また調査対象のうち、AIの導入を進めている企業の割合はグローバルで57%、日本では66%といずれも過半数に達しつつも、AI活用の観点では、生成AIの進歩スピードに追いつくことに苦労している企業は国内で65%となっており、活用の意向はありつつも、キャッチアップの部分で課題を抱えている現状を報告している。
「People-Firstアプローチ」は、AIの活動が人々の生産性を高める一方で、人間にしかできないことに集中して生産性を向上する視点のこと。AIの導入によって生産性が飛躍的に向上したと回答した企業はグローバルで79%、日本国内では62%となっている。生産性を向上するために必要なスキルとしては「新たな学びへの意欲」「AIの活用力」「クリエイティブな発想力」の3つを挙げた。
「テクノロジーの進化に合わせて、我々も常に新しいことを学び続けることが重要です。とりわけAIの活用に関しては、どのようなビジネスの領域/プロセスで最も高い効果を生み出せるのかを把握できるか。多くのユースケースを学び、活用力を養うことが求められます」(大塚社長)

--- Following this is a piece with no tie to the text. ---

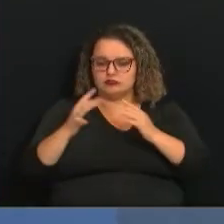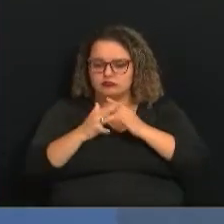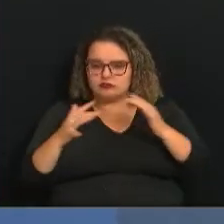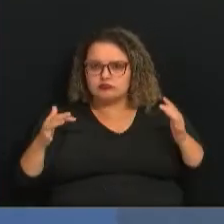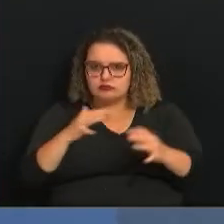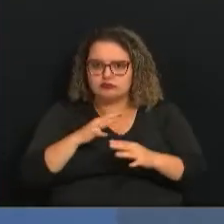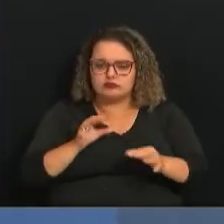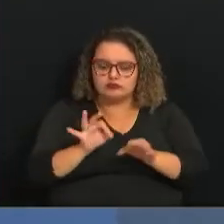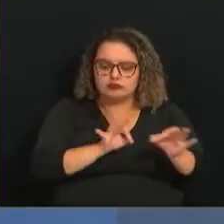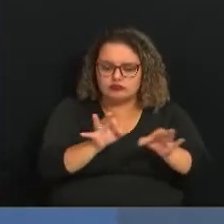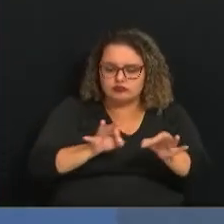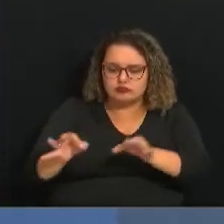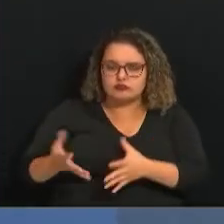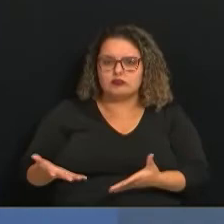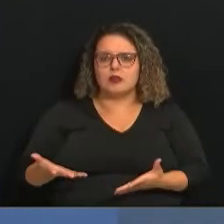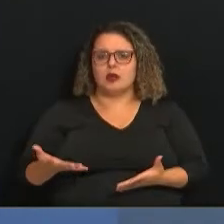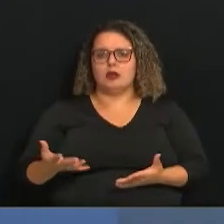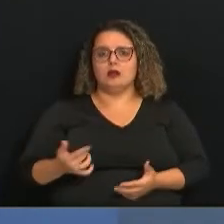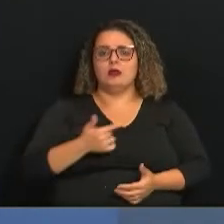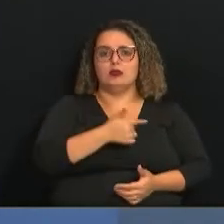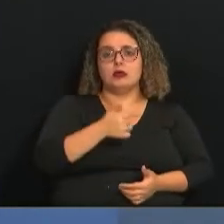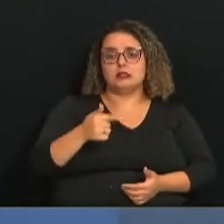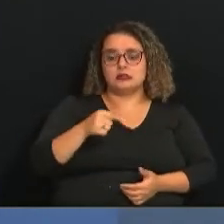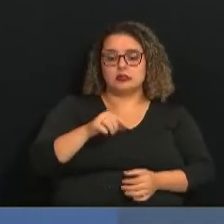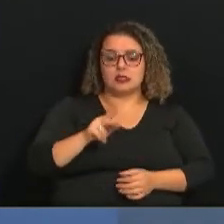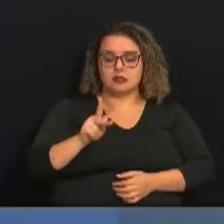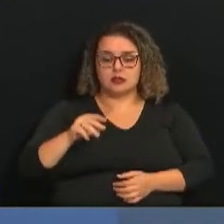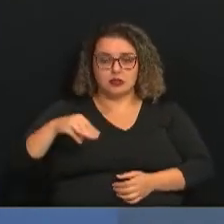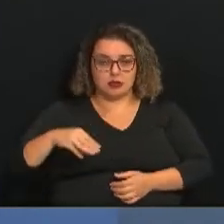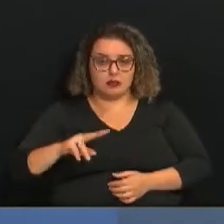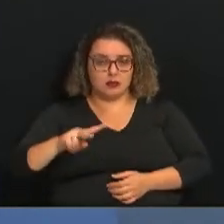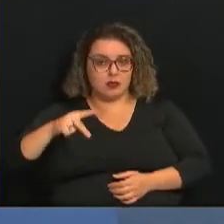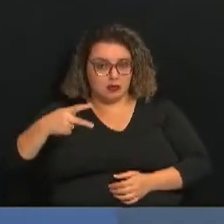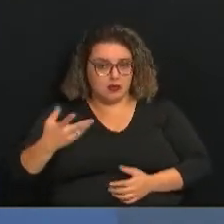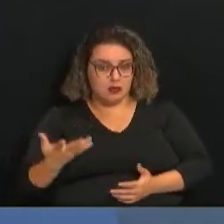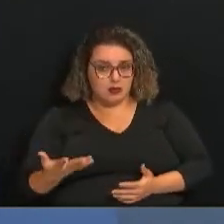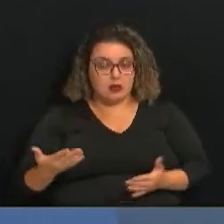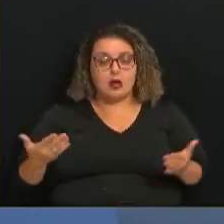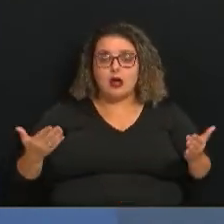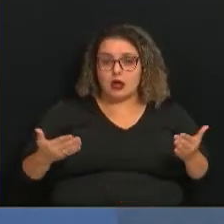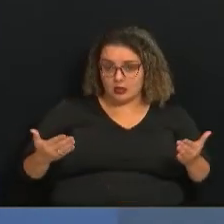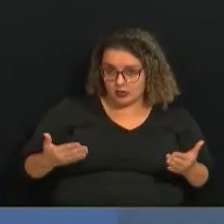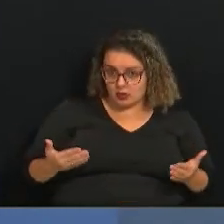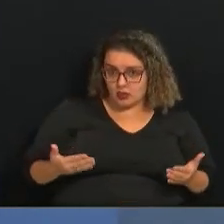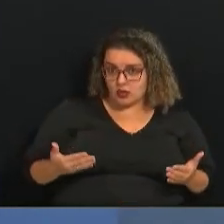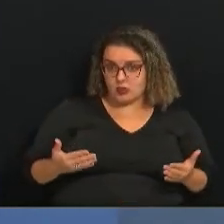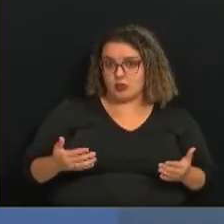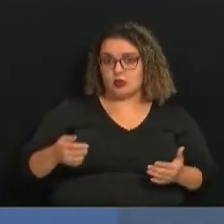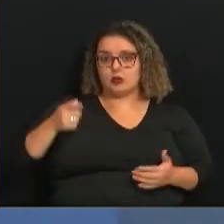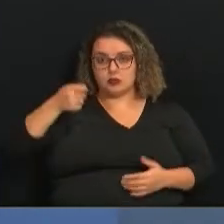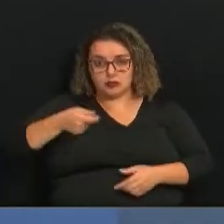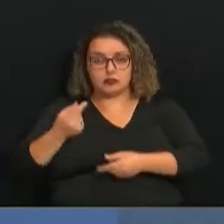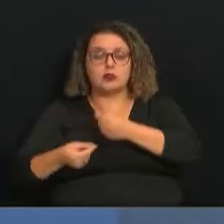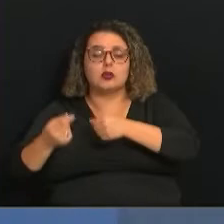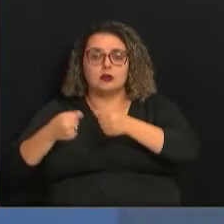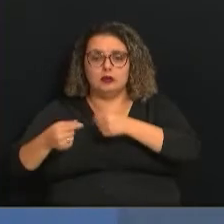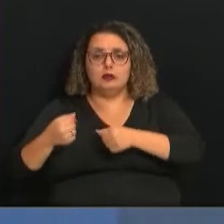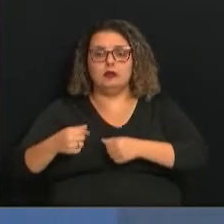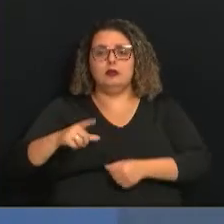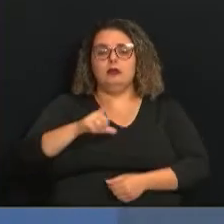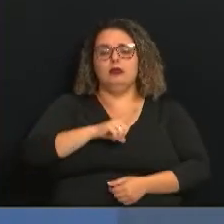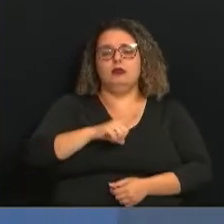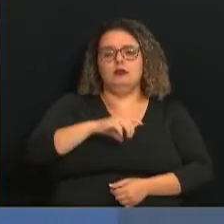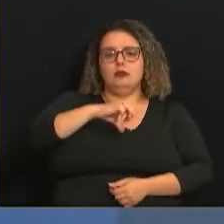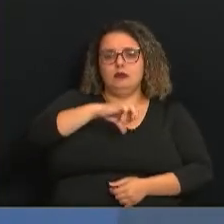sítio com esses 27 quilômetros quadrados. Então, agora, o Tribunal de Contas da União tem 90 dias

大塚社長は講演の中で、オンプレミス/エッジにおけるデータは差別化要因であり、同時に「AIの燃料そのもの」であると位置づけている。その管理と保護については、ほとんどの企業がオンプレミスもしくはクラウドとのハイブリッド環境でのデータ活用を検討しており、セキュリティの重要性を認識しているとした。
一方で、データをリアルタイムのインサイト(役立つ形での知見)に変換できている企業はグローバル/日本ともに約30%程度にとどまり、多くの企業では現状、データの価値をフルに活用できているとは言えないと話した。こうした現状を受け、AIにおけるデータの活用を促進する形態として「データのあるところにAIを持っていくこと」を提案している。
AIの導入を加速する5つの原則
Dell Technologies グローバルチーフテクノロジーオフィサー&チーフAIオフィサーのジョン・ローズ氏は、AIの導入に先立って留意すべきポイントや、AIがもたらす業務の変化などについて解説した。デルが提供している「Dell AI Factory」も紹介している。
ローズ氏によれば、産業用途でAIを使うことによって起こる変化は「考える仕事を機械に任せられる」ことだという。これまで人間が創造性を発揮して判断/思考することで成立していた仕事は、近いうちにも全体の20~30%が機械に任せられるようになると予想。いずれはAIによってパーソナライズされたコンテンツやバーチャルアシスタントが提供されたり、ソフトウェアが自動的に作られたりすることが当たり前になり、結果としてAIは、企業や社会の中心的なものになっていくのではないかとの見解を示している。
AIに特有の現象としては「進化するスピードの速さ」を挙げた。広く活用が進んでいるLLMやSLM、RAGやAIエージェント、AI PC、ベクトルデータベースといったツールのほとんどは直近の数年で急速に普及したものであり、これはコンセプトだけではなく、それを支えるテクノロジーも速いペースで世に出ていることを意味していると話した。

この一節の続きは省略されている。